いま、仮りに、動物のからだから、その腸をずるずる引っぱり出し、片っ端から袖まくりするように、裏返しに引っくり返すと、そこには一面に絨毛の生い茂った、中空の肉柱が姿を現わす。これが、他ならぬ〝植物〟の形象である。絨毛は、葉っぱと根っこに、中空は〝むくろ〟となる。(三木成夫『海・呼吸・古代形象』所載「南と北の生物学」より)
思えば、この地球上に生命が誕生したとされるのは現在からおよそ40億年前。そこから進化の過程において植物と動物は、それぞれ異なる方向へと別れてゆくわけであるが、この観点からみれば、まさに植物と動物は同腹の兄弟ということになる。そして、人間をも含む動物の内側には植物から分化した後、猶も植物の形象が生命の記憶として刻み込まれており、その過去における事実を現在に至るまで伝えている。
まさしく植物と動物の両者は、陰と陽の関係にあるわけであるが、このように考えた場合、掲句における「思想」の意味するところも若干ながら見えてくるかもしれない。そもそも「思想」というものは、主に「思考や思惟を体系的に纏めたもの」であり、これは当然人間の頭の働きに由来するものなのであるが、その一方で「腹を読む」、「腹を探る」、「腹を見抜く」などといった言葉が存在するように、思考というものは必ずしも頭の働きによるもののみならず、他の内臓などの器官とも決して無関係ではない。

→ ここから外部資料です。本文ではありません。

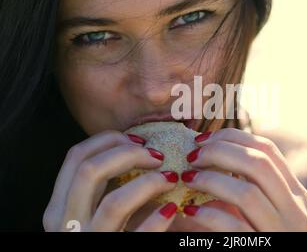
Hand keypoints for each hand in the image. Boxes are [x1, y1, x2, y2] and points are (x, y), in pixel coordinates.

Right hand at [43, 130, 177, 231]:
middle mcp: (67, 224)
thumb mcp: (95, 209)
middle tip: (158, 155)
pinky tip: (172, 209)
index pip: (75, 156)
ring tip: (170, 179)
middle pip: (89, 171)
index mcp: (60, 206)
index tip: (138, 139)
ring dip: (148, 184)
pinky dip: (157, 219)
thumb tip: (141, 145)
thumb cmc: (111, 232)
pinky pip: (137, 235)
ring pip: (114, 202)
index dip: (108, 140)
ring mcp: (90, 241)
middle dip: (127, 153)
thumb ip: (107, 183)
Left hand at [180, 128, 306, 231]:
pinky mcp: (263, 251)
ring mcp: (282, 232)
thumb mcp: (265, 212)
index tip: (205, 139)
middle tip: (192, 155)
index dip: (234, 137)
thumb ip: (247, 188)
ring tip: (188, 178)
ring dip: (210, 180)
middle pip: (258, 163)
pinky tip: (190, 210)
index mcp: (295, 193)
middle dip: (220, 152)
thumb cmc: (264, 238)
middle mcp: (296, 209)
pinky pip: (233, 228)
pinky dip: (208, 215)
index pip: (268, 149)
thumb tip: (208, 158)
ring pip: (247, 193)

「大冬木」の姿を眺めながら、作者の意識裡に去来した「思想」という概念。それは幾度も細かく分岐を繰り返した枝の形象が、自らの肉体の深部における内臓や脳の神経などと分かち難い繋がりを本来的に有していることを直観によって感取し、その結果として導き出された言葉であったのかもしれない。

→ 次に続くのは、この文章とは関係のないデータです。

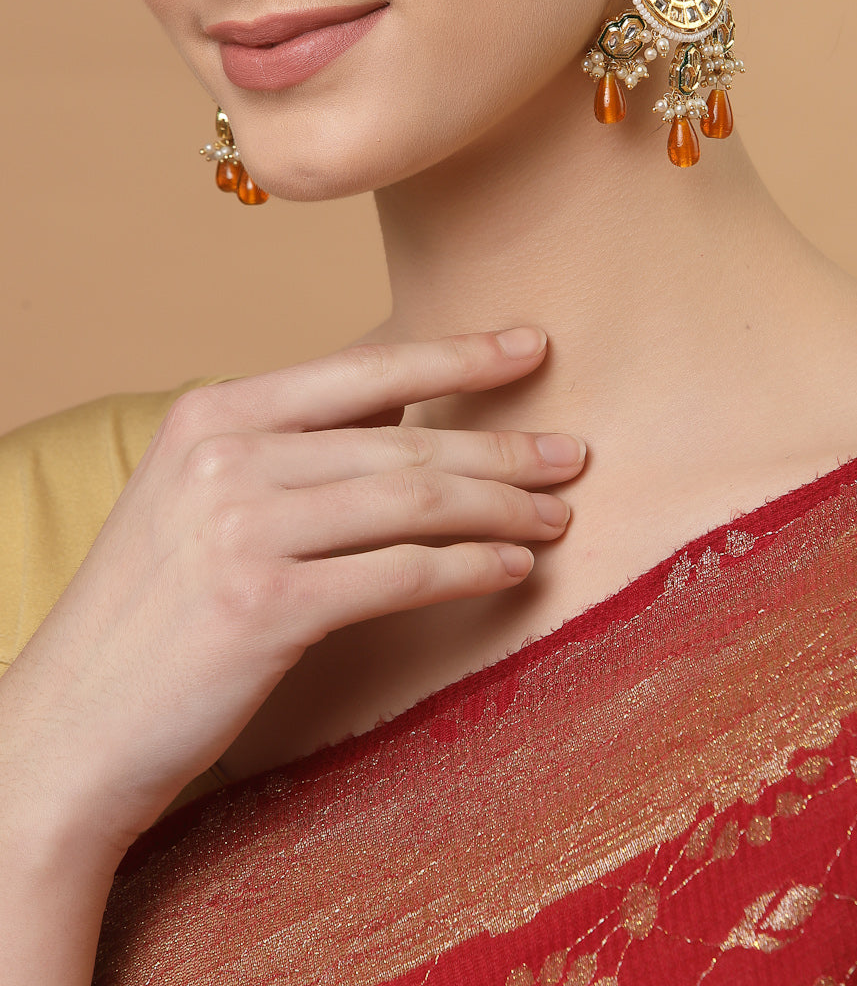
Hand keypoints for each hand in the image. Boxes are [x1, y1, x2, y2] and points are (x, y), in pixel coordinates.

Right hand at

また、掲句からは、その誕生の日より終生変わることなく一所に留まり、「垂直への意思」を内在させ、大地と日光を自らの糧とし、人の一生をはるかに凌ぐ歳月を無言のまま悠然と生長してきた「大冬木」の、それこそ動物とは別種の生き物である植物としての屹然たる生命の在りよう、即ち一つの確固とした「思想」そのものをそのままの形姿で見出すことができるようにも思われる。

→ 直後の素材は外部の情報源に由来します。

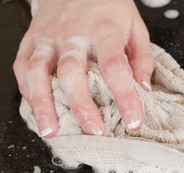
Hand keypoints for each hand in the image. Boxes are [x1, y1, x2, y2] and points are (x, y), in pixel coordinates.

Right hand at [14, 0, 153, 137]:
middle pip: (73, 72)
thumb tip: (144, 87)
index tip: (133, 120)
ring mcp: (49, 36)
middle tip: (94, 131)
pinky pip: (22, 64)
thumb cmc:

八田木枯(はった こがらし)は、大正14年(1925)三重県生れ。昭和16年(1941)ごろ長谷川素逝に私淑し、橋本鶏二に学ぶ。昭和22年(1947)山口誓子に師事。昭和23年(1948)「天狼」創刊と共に参加。昭和52年(1977)「晩紅」創刊。昭和62年(1987)「雷魚」創刊主宰。昭和63年(1988)『汗馬楽鈔』、『あらくれし日月の鈔』。平成7年(1995)『於母影帖』。平成10年(1998)『天袋』。平成16年(2004)『夜さり』。平成22年(2010)『鏡騒』。